Another transport infrastructure in the offing—the metro rail project of Mumbai—is planned to run parallel to the proposed coastal road, an issue raised in the Bombay High Court’s order. Environmentalists point out that this highlights the poor planning of the state government and BMC because as per Maharashtra government’s own admission all the metro projects that are currently under construction in Mumbai, especially the Metro 3 (Colaba-SEEPZ line which will run parallel to coastal road) are being undertaken to reduce the number of cars on the roads and encourage people to take public transport.
“If that is really the case, then, why to build the coastal road and bring more cars on the roads?” questioned Goenka.

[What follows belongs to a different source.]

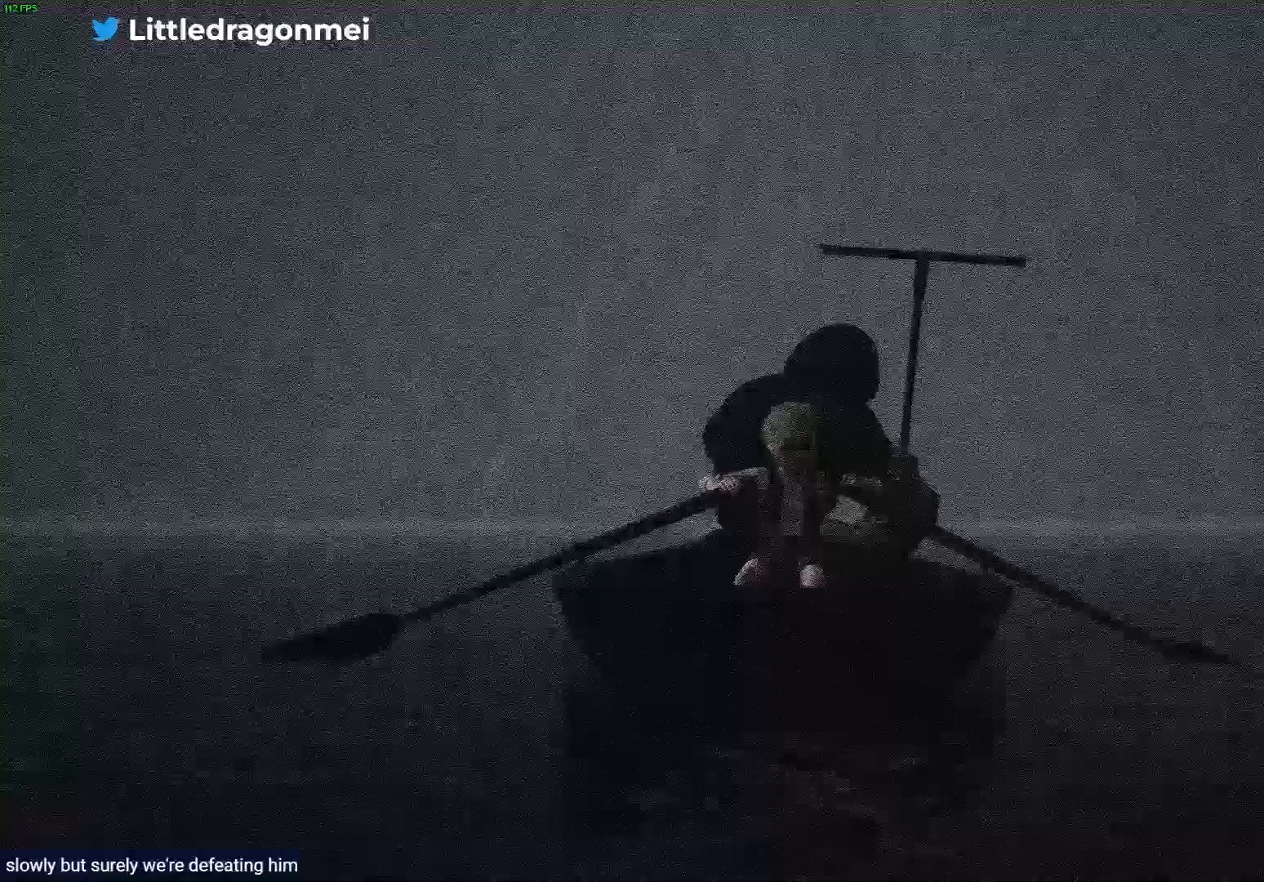
{"buttons": ["L2", "R2"], "left_stick": "center", "right_stick": "center", "events": [[67, "R2", "up"], [117, "L2", "up"], [217, "L2", "down"], [267, "R2", "down"]]}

Authorities reinforce the need for the coastal road
The coastal road project is considered to be the pet project of Shiv Sena chief Uddhav Thackeray, who launched the project with much fanfare at the end of 2018, a few months before the Lok Sabha elections this year. The Shiv Sena is currently in power in the BMC, the elections for which are scheduled in 2022.
Shiv Sena’s chief spokesperson Harshal Pradhan said that they are not against the environment or do not aim to destroy anything. “The entire project has been studied and planned by experts and all things have been taken into consideration before starting the project,” said Pradhan.

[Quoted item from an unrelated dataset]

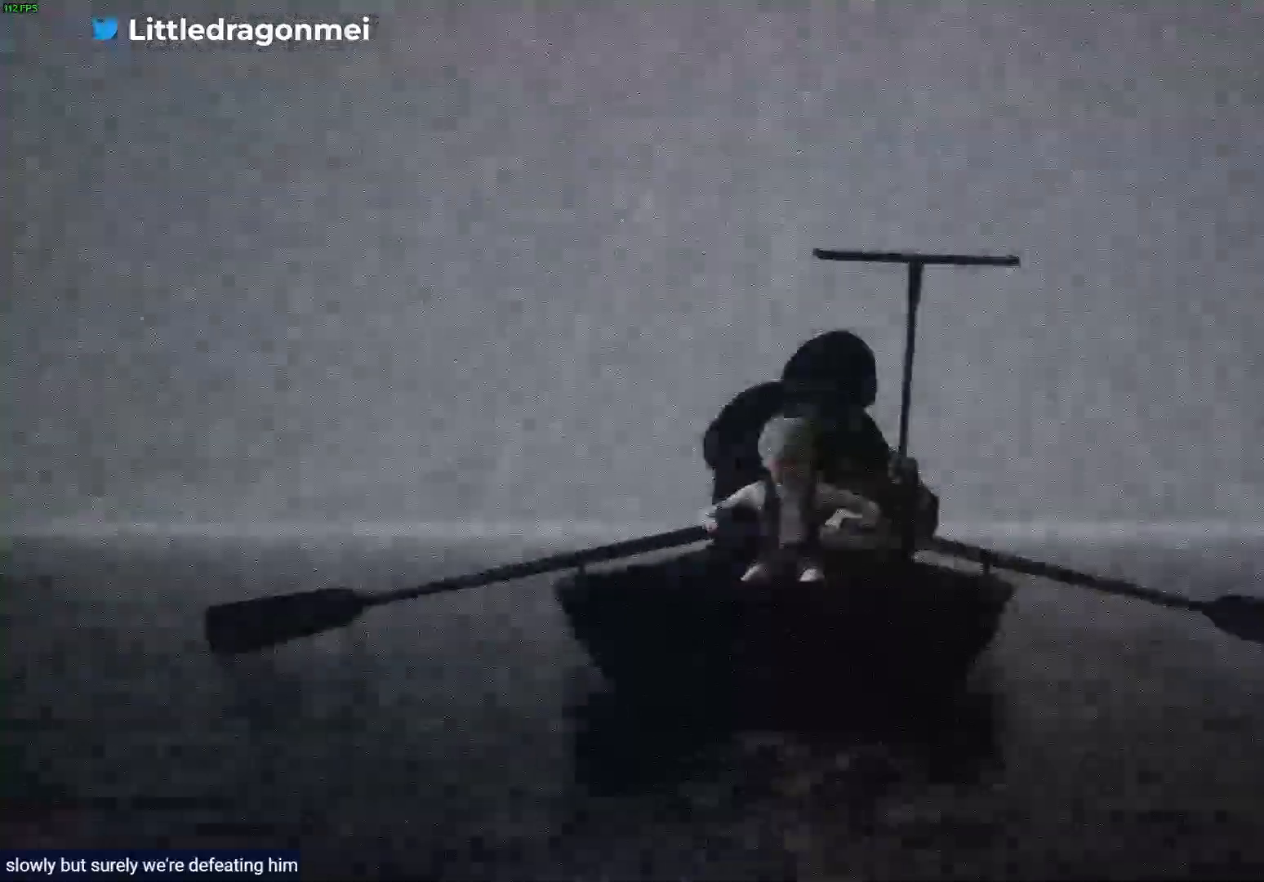
{"buttons": ["L2", "R2"], "left_stick": "center", "right_stick": "center", "events": [[50, "L2", "up"], [150, "R2", "up"], [233, "L2", "down"], [283, "R2", "down"]]}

While respecting the views of environmentalists, Pradhan questioned why no objections were raised when the project was being planned.
“Everything was in the public domain. All the tenders were open tenders. So why didn’t anyone come forward then? What is the reason for coming forward now, when the project has been started and a huge amount of money has already been spent,” said Pradhan while stressing that the delay in project would lead to an escalation of project’s cost putting further burden on the exchequer.
“We have made it clear that this is going to be a toll-free road, so why is there an objection. It will be immensely useful for the public and they will be able to commute smoothly and save up on time and fuel,” Pradhan said.
He said a similar thing had happened with the sealink project as well, whose initial cost of the project was Rs465 crore, but after the BJP-Shiv Sena government lost power in 1999, the project was stopped when a group of environmentalists raised an objection with the new government.
He explained when the project finally saw the light of the day the cost had escalated from Rs465 crore to Rs1,700 crores.